Problem requirements
Write out every line of the records below word for word, keeping each line as it is.

Material provided
____

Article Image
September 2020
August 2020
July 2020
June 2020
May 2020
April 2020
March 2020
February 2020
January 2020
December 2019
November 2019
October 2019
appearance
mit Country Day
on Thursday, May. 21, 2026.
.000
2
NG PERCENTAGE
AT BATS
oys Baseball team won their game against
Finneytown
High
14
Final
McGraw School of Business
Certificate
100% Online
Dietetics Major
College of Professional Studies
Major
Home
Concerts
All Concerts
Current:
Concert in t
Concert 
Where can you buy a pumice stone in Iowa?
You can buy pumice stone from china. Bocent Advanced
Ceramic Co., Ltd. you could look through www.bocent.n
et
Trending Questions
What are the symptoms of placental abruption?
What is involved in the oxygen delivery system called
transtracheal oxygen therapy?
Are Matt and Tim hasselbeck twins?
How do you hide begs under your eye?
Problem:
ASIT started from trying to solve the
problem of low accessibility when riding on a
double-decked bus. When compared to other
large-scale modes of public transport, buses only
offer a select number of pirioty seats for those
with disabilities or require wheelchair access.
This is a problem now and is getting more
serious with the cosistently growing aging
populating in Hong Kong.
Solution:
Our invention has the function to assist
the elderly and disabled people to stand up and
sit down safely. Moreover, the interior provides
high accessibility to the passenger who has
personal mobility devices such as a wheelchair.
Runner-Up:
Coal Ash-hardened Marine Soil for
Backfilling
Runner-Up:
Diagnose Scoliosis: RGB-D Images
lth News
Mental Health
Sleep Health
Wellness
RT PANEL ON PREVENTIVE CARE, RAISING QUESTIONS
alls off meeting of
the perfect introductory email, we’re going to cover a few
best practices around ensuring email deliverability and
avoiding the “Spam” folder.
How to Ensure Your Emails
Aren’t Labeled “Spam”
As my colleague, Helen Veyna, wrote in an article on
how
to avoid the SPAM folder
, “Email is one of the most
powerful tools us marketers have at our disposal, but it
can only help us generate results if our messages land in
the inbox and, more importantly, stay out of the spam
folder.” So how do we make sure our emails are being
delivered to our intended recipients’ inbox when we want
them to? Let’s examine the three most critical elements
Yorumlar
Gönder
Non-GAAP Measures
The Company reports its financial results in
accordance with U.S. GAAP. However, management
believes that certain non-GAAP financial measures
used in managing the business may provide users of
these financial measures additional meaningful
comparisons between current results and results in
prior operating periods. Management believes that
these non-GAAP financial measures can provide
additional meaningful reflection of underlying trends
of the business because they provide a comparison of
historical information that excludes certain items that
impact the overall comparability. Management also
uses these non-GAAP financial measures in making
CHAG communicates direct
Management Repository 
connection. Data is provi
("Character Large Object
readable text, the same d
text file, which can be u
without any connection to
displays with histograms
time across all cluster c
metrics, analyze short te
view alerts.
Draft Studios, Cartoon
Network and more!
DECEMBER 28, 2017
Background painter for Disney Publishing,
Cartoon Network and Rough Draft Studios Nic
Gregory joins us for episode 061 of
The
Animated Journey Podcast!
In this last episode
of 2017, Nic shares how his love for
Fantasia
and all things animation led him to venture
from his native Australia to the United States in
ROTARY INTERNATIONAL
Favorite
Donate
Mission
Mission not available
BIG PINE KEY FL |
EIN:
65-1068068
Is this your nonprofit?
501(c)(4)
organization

____

Result of this exercise
Article Image
September 2020
August 2020
July 2020
June 2020
May 2020
April 2020
March 2020
February 2020
January 2020
December 2019
November 2019
October 2019
appearance
mit Country Day
on Thursday, May. 21, 2026.
.000
2
NG PERCENTAGE
AT BATS
oys Baseball team won their game against
Finneytown
High
14
Final
McGraw School of Business
Certificate
100% Online
Dietetics Major
College of Professional Studies
Major
Home
Concerts
All Concerts
Current:
Concert in t
Concert 
Where can you buy a pumice stone in Iowa?
You can buy pumice stone from china. Bocent Advanced
Ceramic Co., Ltd. you could look through www.bocent.n
et
Trending Questions
What are the symptoms of placental abruption?
What is involved in the oxygen delivery system called
transtracheal oxygen therapy?
Are Matt and Tim hasselbeck twins?
How do you hide begs under your eye?
Problem:
ASIT started from trying to solve the
problem of low accessibility when riding on a
double-decked bus. When compared to other
large-scale modes of public transport, buses only
offer a select number of pirioty seats for those
with disabilities or require wheelchair access.
This is a problem now and is getting more
serious with the cosistently growing aging
populating in Hong Kong.
Solution:
Our invention has the function to assist
the elderly and disabled people to stand up and
sit down safely. Moreover, the interior provides
high accessibility to the passenger who has
personal mobility devices such as a wheelchair.
Runner-Up:
Coal Ash-hardened Marine Soil for
Backfilling
Runner-Up:
Diagnose Scoliosis: RGB-D Images
lth News
Mental Health
Sleep Health
Wellness
RT PANEL ON PREVENTIVE CARE, RAISING QUESTIONS
alls off meeting of
the perfect introductory email, we’re going to cover a few
best practices around ensuring email deliverability and
avoiding the “Spam” folder.
How to Ensure Your Emails
Aren’t Labeled “Spam”
As my colleague, Helen Veyna, wrote in an article on
how
to avoid the SPAM folder
, “Email is one of the most
powerful tools us marketers have at our disposal, but it
can only help us generate results if our messages land in
the inbox and, more importantly, stay out of the spam
folder.” So how do we make sure our emails are being
delivered to our intended recipients’ inbox when we want
them to? Let’s examine the three most critical elements
Yorumlar
Gönder
Non-GAAP Measures
The Company reports its financial results in
accordance with U.S. GAAP. However, management
believes that certain non-GAAP financial measures
used in managing the business may provide users of
these financial measures additional meaningful
comparisons between current results and results in
prior operating periods. Management believes that
these non-GAAP financial measures can provide
additional meaningful reflection of underlying trends
of the business because they provide a comparison of
historical information that excludes certain items that
impact the overall comparability. Management also
uses these non-GAAP financial measures in making
CHAG communicates direct
Management Repository 
connection. Data is provi
("Character Large Object
readable text, the same d
text file, which can be u
without any connection to
displays with histograms
time across all cluster c
metrics, analyze short te
view alerts.
Draft Studios, Cartoon
Network and more!
DECEMBER 28, 2017
Background painter for Disney Publishing,
Cartoon Network and Rough Draft Studios Nic
Gregory joins us for episode 061 of
The
Animated Journey Podcast!
In this last episode
of 2017, Nic shares how his love for
Fantasia
and all things animation led him to venture
from his native Australia to the United States in
ROTARY INTERNATIONAL
Favorite
Donate
Mission
Mission not available
BIG PINE KEY FL |
EIN:
65-1068068
Is this your nonprofit?
501(c)(4)
organization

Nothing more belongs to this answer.